Nelle ultime settimane le fila dei sostenitori del NO al referendum costituzionale contro il taglio lineare dei parlamentari si sono ingrossate sino a trasmettere per la prima volta la sensazione che il risultato della consultazione possa ritenersi aperto e la vittoria contendibile. Ben altro era il quadro quando la Fondazione Luigi Einaudi decise di farsi promotrice della raccolta firme tra i parlamentari per indire il referendum.
Il tema è così definito e divisivo da rendere vano ogni tentativo, condotto da diversi leader politici negli ultimi giorni, di tenere il piede in due staffe. Se ne accorgeranno presto tutti coloro che ci hanno provato. Se passerà il SI ci sarà un unico vincitore: il M5S, il suo vero leader che è Luigi Di Maio, il populismo che ne contraddistingue la loro azione.
Non potrà dichiararsi vincitore il Partito Democratico, che per tre volte ha votato NO, cambiando parere solo alla fine, per compiacere l’alleato di governo. Non potrà farlo Giorgia Meloni, che ha sostenuto in modo coerente il SI nel suo percorso parlamentare ma nell’ultima settimana ha trasmesso un messaggio insolitamente confuso, affermando che il referendum è nelle mani dei cittadini e non dei partiti e che una eventuale vittoria del NO costituirebbe una possente spallata al governo giallo-rosso. Non riuscirà a dichiararsi vincitore Matteo Salvini, che ha dovuto rintuzzare pesanti dissensi nel partito, a cominciare da Giancarlo Giorgetti, e come la Meloni ha passato gli ultimi giorni di campagna elettorale a spiegare che il partito è per il SI ma la Lega non è una caserma. A buon intenditor, poche parole.

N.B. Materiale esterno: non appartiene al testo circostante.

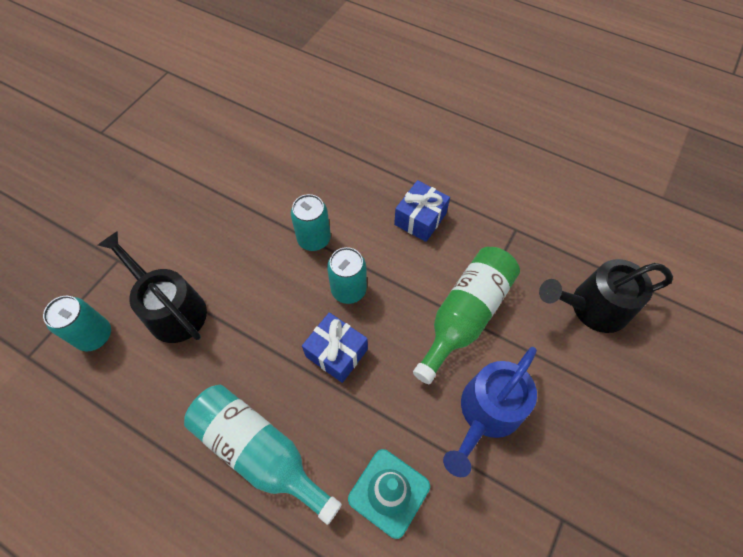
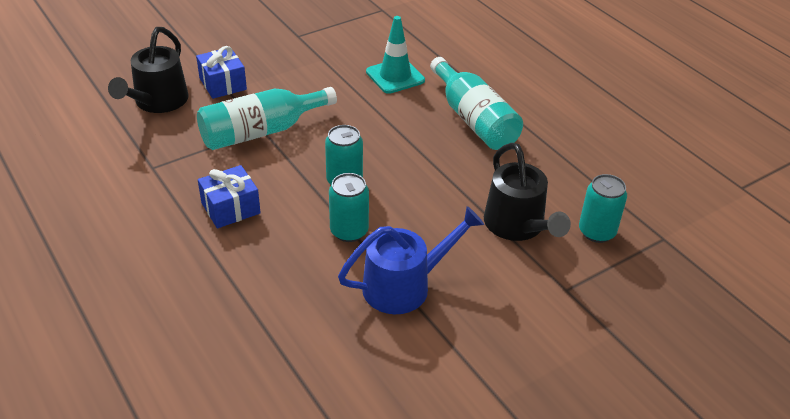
camera: 155 degrees left, 20 degrees down
(336, 353) = (384, 147): blue gift -> blue gift (223, 84)
(465, 315) = (261, 132): green bottle -> turquoise bottle
(487, 413) = (298, 83): blue watering can -> blue watering can (404, 286)
(592, 307) = (158, 102): black watering can -> black watering can turned 90 degrees clockwise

In questo contesto ci si recherà alle urne per tagliare in modo lineare 350 parlamentari, in nome di un risparmio impalpabile per le casse dello stato: 57 milioni su un bilancio annuale di 850 miliardi. Come se un cittadino con uno stipendio di duemila euro pensasse di risolvere le economie della propria famiglia tagliando spese per due euro al mese. Non è neppure un segnale, è una stupidaggine.
L’altra motivazione che va di moda è che le camere sarebbero più efficienti. Carlo Cottarelli, nell’intervista che ha rilasciato al nostro giornale, ha spiegato che soprattuto il Senato avrà enormi problemi di funzionamento con soli duecento componenti. Altro che velocizzazione e semplificazione. L’unico modo per rendere il sistema più efficiente resta quello di passare al monocameralismo, con una sola Camera che legifera, che a quel punto potrebbe essere composta anche da 600 deputati o meno.
La più strampalata delle ragioni a sostegno del SI è quella in base alla quale il taglio lineare dei parlamentari è un modo per avviare le riforme della Costituzione. Nessuna rettifica propedeutica alla riduzione dei parlamentari è però stata avviata nell’ultimo anno se non la variazione dell’elettorato attivo e passivo per il Senato, che ha trasformato il nostro bicameralismo da paritario a perfettissimo. Un modo per peggiorare le cose insomma. Il tutto con l’aggravante che si sta subordinando la modifica della Costituzione alla riforma di una legge ordinaria come quella elettorale.
La verità è che questo taglio è niente altro che il sangue promesso da anni a tutti quei cittadini italiani che hanno seguito il M5S in un baratro di odio sociale nei confronti di chiunque ha un tenore di vita ritenuto superiore al proprio, indipendentemente dalla formazione, dal rischio, dalla qualità. Il Partito Democratico, la Lega, Fratelli d’Italia, Forza Italia, Italia Viva, i sindacati, nessuno ha avuto il coraggio di andare controcorrente, di porre un argine a tanta scempiaggine, di denunciare questa deriva populista, miope, rancorosa, rabbiosa. Un atto di codardia politica che pagheremo tutti a lungo.
Il punto non è se la prossima Camera sarà composta da 400 deputati invece che da 630 e se il Senato avrà 200 senatori invece che 315. Al netto delle difficoltà che abbiamo descritto, resteremo una Repubblica democratica. Il problema è il segnale che farebbe passare una vittoria del SI. Un inno alla mediocrità che spingerebbe sempre più le nostre eccellenze ad abbandonare l’Italia per poter mettere alla prova le proprie competenze in paesi che premiano la qualità, la competitività e la professionalità. C’è un solo modo per evitare tutto questo: No al populismo, No al referendum costituzionale.